FortiSIEM has been discovered with multiple OS command injection vulnerabilities, which could allow an unauthenticated remote threat actor to execute unauthorized commands on FortiSIEM via crafted API requests.

The CVEs for these vulnerabilities have been assigned with CVE-2024-23108 and CVE-2024-23109. The severity of these vulnerabilities was given as critical (>=9.8). However, Fortiguard has fixed all the vulnerabilities.

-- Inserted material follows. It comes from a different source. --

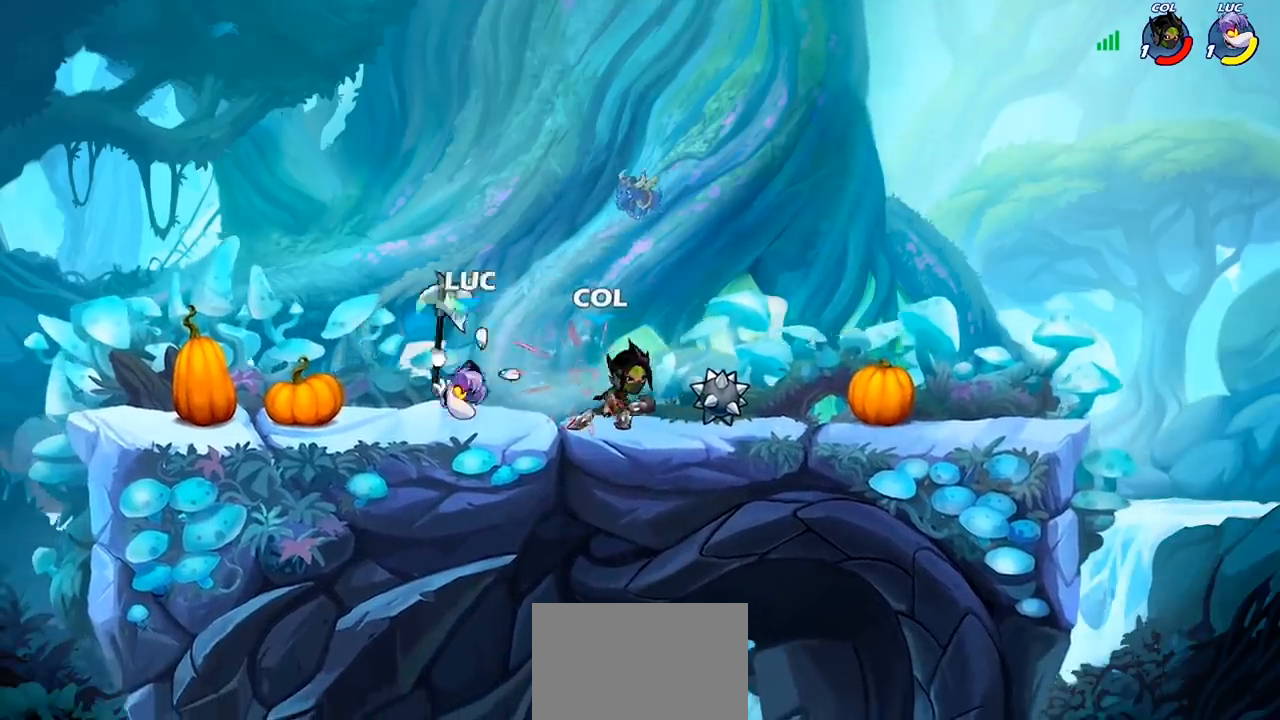
{"buttons": [], "left_stick": "down-right", "right_stick": "center", "events": [[167, "left_stick", "up-left"], [200, "CROSS", "down"], [267, "R2", "down"], [300, "CROSS", "up"], [300, "left_stick", "up-right"], [400, "R2", "up"], [500, "left_stick", "down-right"]]}
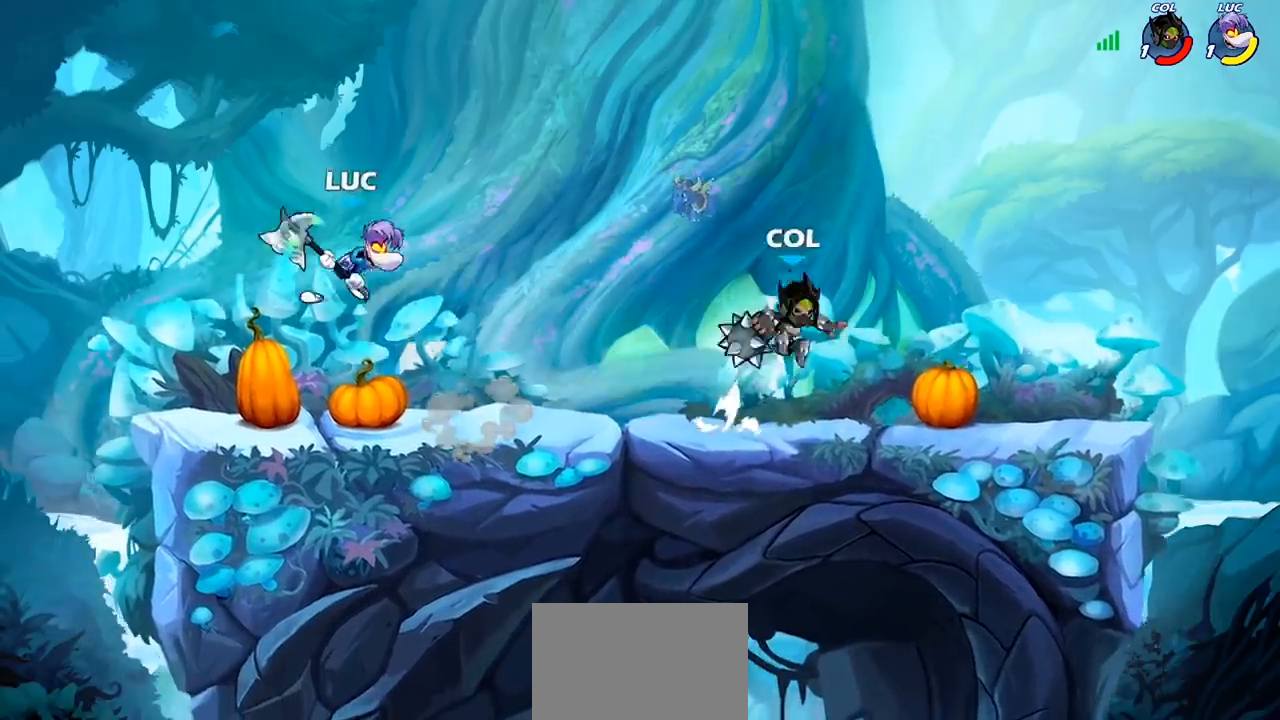
{"buttons": ["CROSS"], "left_stick": "up", "right_stick": "center", "events": [[267, "left_stick", "center"], [333, "left_stick", "left"], [400, "CROSS", "down"], [500, "left_stick", "up"]]}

Fortinet has provided a link to its own advisory to furnish additional information. However, when users attempt to access the link, they are directed to an outdated issue that was previously addressed in early October 2023. It is recommended that users seek alternative sources of information until an updated advisory is made available.

CVE-2024-23108 & CVE-2024-23109: Improper Neutralization of Special Elements

These vulnerabilities exist due to an improper neutralization in Fortinet FortiSIEM version 7.1.0 through 7.1.1 and 7.0.0 through 7.0.2 and 6.7.0 through 6.7.8 and 6.6.0 through 6.6.3 and 6.5.0 through 6.5.2 and 6.4.0 through 6.4.2. 

These vulnerabilities will allow a threat actor to execute unauthorized code or commands through specially crafted API requests. These vulnerabilities were credited to Zach Hanley from Horizon3.ai. The severity for these vulnerabilities was given as 10.0 (Critical).

CVE-2023-34992: Improper Neutralization of Special Elements

This vulnerability was also related to an OS command injection in Fortinet FortiSIEM that could allow an unauthenticated attacker to execute unauthorized codes or commands through crafted API requests. The severity for this vulnerability has been given as 9.8 (Critical).

Affected Products and Fixed in Version

Fortiguard has released a security advisory to address these vulnerabilities. Users of these products are recommended to upgrade to the latest version of FortiSIEM to prevent these vulnerabilities from getting exploited by threat actors.